Help You are my last resort My dear cousin gave...
Help! You are my last resort. My dear cousin gave me a "defroster kit" for the rear window of my two-door Ford Escort. The kit is three years old now and I still haven't found a mechanic who will put it in for me! A box of chocolates for you--homemade--if you can solve this.
TOM: Is your cousin's name Ralph? We got a letter from a guy named Ralph about three and a half years ago. He had one of these kits, and he couldn't get anyone to install it for him. He asked us what to do with it, and we told him to give it to some unsuspecting relative as a gift.
RAY: The reason you can't get anyone to install it for you is that it's almost impossible to do a decent job.
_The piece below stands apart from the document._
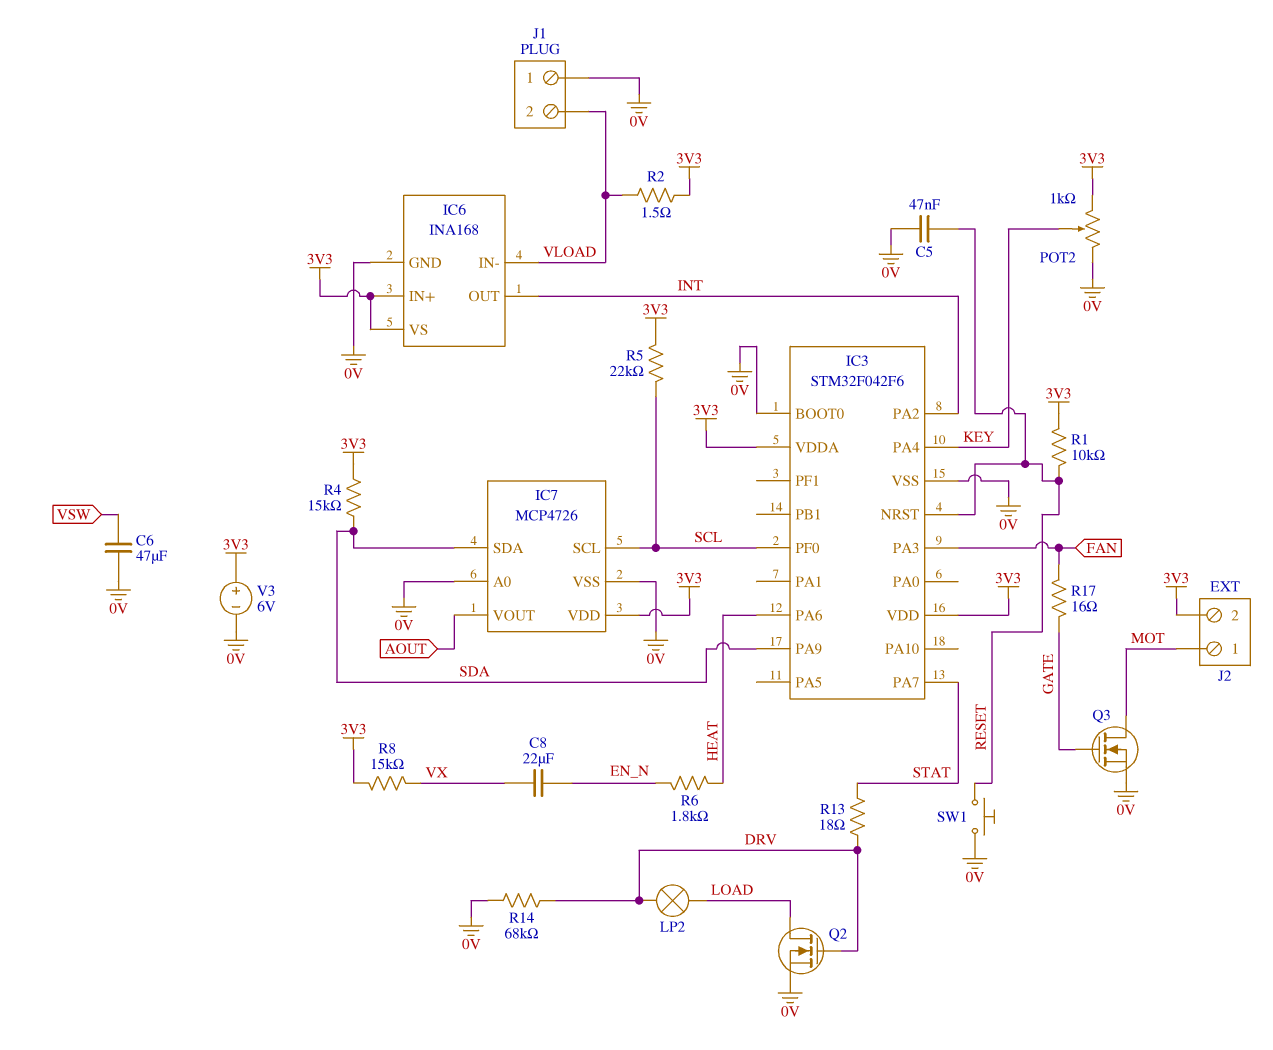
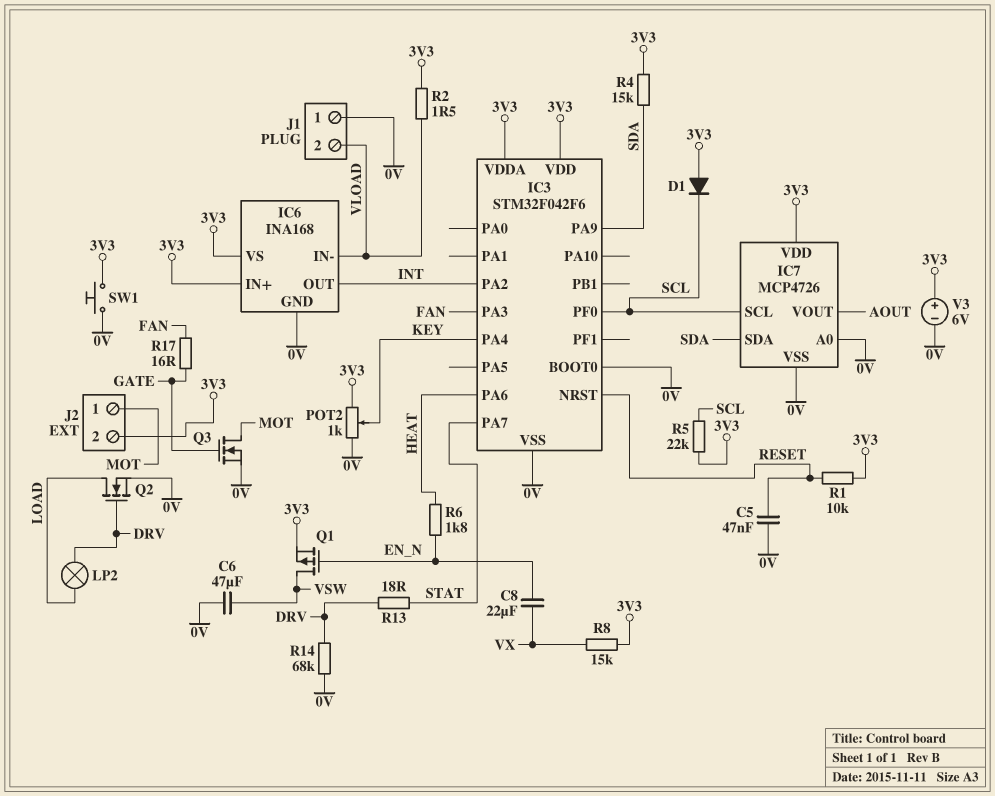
D1: none -> diode (A 3V3, K SCL)
Q1: none -> PMOS (G EN_N, D VSW, S 3V3)
SW1: button (0V, RESET) -> button (0V, 3V3)

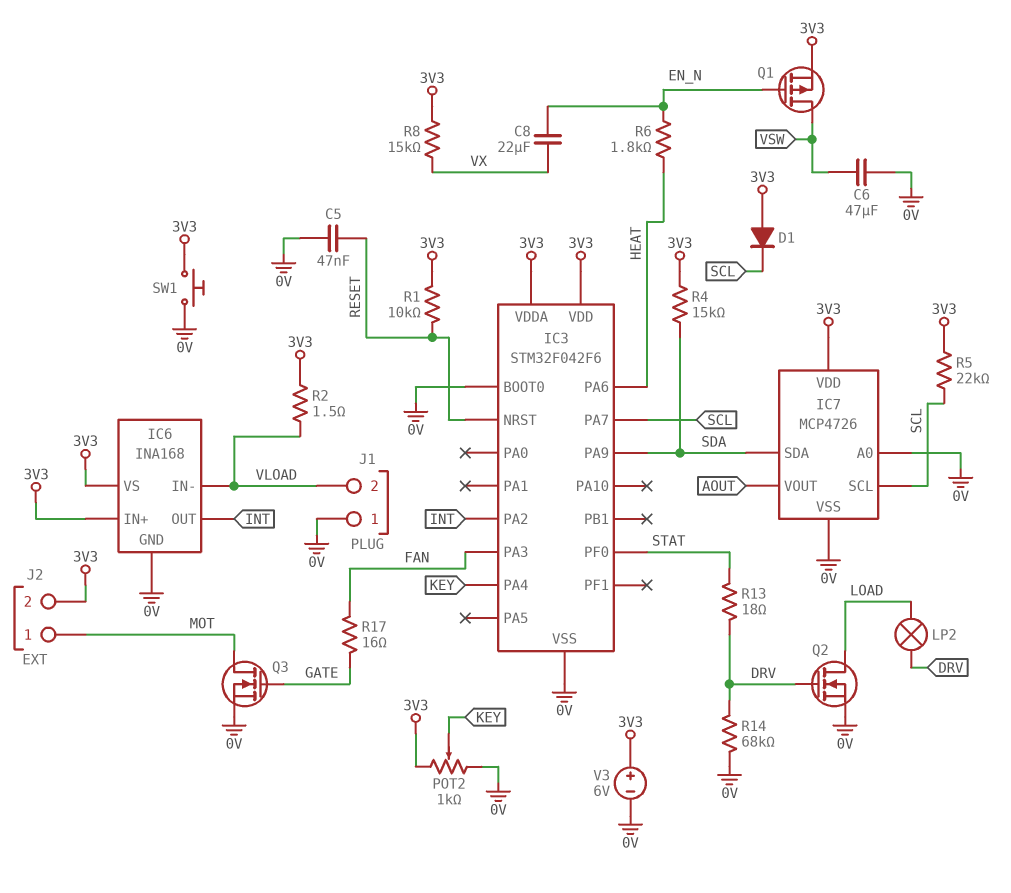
IC3 pin PA7: STAT -> SCL
IC3 pin PF0: SCL -> STAT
TOM: You have this very large, incredible sticky piece of clear contact paper with little wires running through it. And you have to somehow apply it smoothly to the inside of the sloping rear window while you're lying upside down with your back arched over the rear seat. It always ends up looking like that wallpaper scene from "I Love Lucy."
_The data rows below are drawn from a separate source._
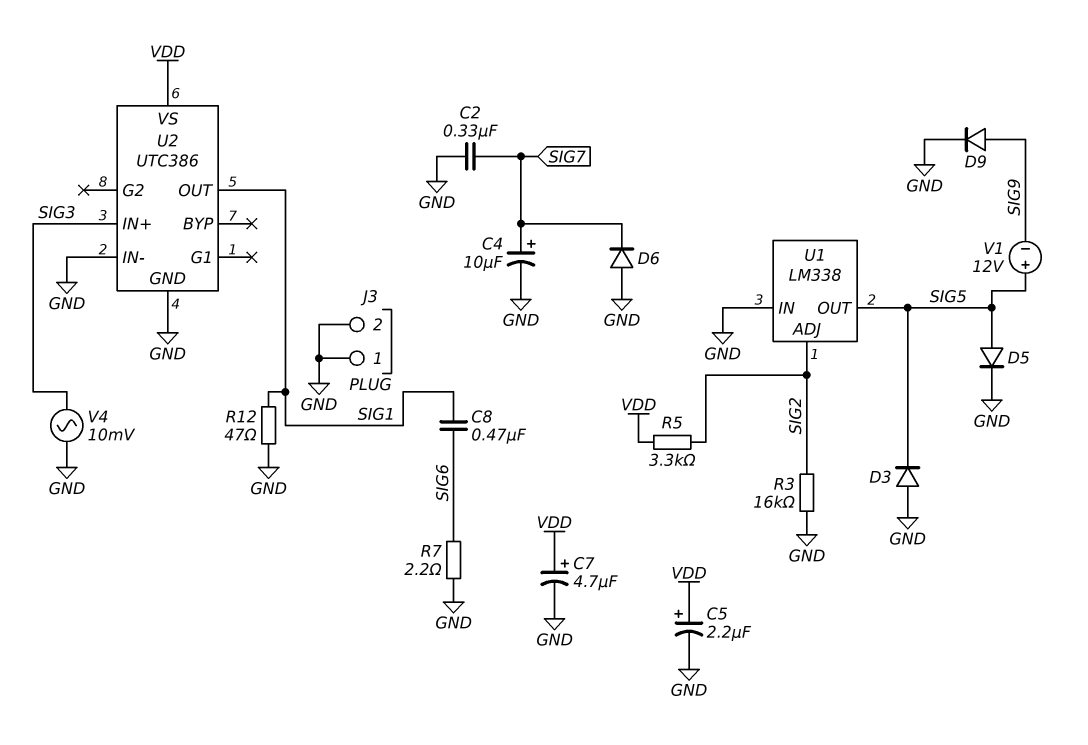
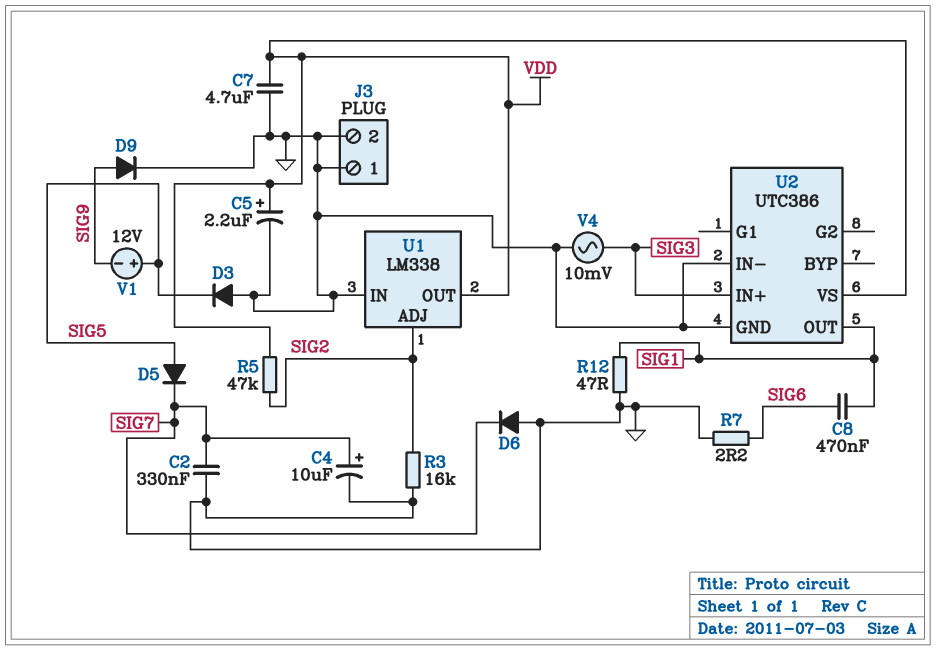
C7: 4.7uF (plus VDD, minus GND) -> 4.7uF (GND, VDD)
D5: diode (A SIG5, K GND) -> diode (A SIG5, K SIG7)
R5: 3.3k (SIG2, VDD) -> 47k (SIG2, VDD)
U1 pin OUT: SIG5 -> VDD

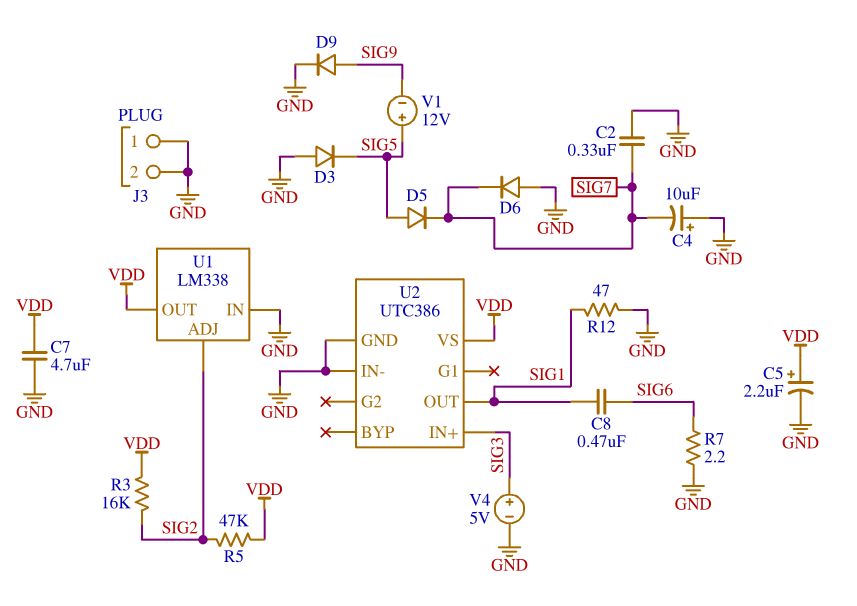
C4: 10uF (plus SIG7, minus GND) -> 10uF (plus GND, minus SIG7)
R3: 16k (GND, SIG2) -> 16k (SIG2, VDD)
V4: AC 10mV (GND, SIG3) -> 5V (plus SIG3, minus GND)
RAY: There are three possible solutions, Marjorie. One is to take the car to an "auto glass" shop, and have them remove your rear window. Once the window is out and lying on the ground, someone ought to be able to install the defroster with reasonably good results.
TOM: If that doesn't work out, your other option is to replace the rear window with a new one that has a defroster built into it. That, of course, runs into money.
RAY: And there's always the option of just arching your back over the rear seat and taking a stab at it. If worse comes to worse and you really make a mess of it, scrape it off and throw it away.
TOM: If you have any success, send the chocolates to my attention, Marjorie. If my brother gets his hands on them, I won't stand a chance.